Try it
Look through the entries below. Report each line that has the word "Ziel" in it.

Data listing
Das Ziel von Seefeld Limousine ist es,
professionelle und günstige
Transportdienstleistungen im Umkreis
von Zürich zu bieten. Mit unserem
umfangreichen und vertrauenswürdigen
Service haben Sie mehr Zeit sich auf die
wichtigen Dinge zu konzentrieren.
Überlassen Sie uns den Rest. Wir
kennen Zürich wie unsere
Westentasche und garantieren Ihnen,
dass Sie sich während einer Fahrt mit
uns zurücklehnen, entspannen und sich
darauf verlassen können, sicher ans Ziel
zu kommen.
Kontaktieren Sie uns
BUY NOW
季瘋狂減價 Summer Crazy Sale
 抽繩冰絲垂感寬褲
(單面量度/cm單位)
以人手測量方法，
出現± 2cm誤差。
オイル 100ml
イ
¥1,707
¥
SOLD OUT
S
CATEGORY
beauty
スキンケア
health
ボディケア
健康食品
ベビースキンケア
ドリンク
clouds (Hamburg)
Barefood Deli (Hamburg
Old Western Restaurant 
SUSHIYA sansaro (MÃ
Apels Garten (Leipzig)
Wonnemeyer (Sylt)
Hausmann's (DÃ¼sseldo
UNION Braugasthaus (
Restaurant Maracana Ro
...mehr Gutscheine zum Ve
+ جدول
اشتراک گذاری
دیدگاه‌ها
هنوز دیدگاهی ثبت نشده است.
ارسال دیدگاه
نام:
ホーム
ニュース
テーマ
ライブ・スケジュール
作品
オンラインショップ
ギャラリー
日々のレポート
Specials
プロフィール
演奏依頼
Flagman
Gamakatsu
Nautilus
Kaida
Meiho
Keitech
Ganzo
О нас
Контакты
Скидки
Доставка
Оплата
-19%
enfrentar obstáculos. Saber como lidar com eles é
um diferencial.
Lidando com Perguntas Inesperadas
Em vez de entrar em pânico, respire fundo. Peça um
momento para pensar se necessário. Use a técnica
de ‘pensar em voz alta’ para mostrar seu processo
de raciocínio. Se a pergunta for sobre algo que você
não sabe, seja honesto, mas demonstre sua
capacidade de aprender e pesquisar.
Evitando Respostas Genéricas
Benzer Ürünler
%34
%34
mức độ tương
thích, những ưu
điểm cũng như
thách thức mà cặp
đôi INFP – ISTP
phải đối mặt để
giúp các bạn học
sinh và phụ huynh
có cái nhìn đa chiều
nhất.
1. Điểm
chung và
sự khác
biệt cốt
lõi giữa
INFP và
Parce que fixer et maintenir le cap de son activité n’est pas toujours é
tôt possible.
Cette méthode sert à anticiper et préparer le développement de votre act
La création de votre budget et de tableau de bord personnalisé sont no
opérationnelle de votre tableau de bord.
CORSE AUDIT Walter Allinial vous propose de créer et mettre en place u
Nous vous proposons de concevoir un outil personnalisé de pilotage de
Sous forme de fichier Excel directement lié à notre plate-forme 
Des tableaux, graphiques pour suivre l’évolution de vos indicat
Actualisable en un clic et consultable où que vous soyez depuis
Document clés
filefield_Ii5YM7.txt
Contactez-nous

Solution to the problem
Das Ziel von Seefeld Limousine ist es,
darauf verlassen können, sicher ans Ziel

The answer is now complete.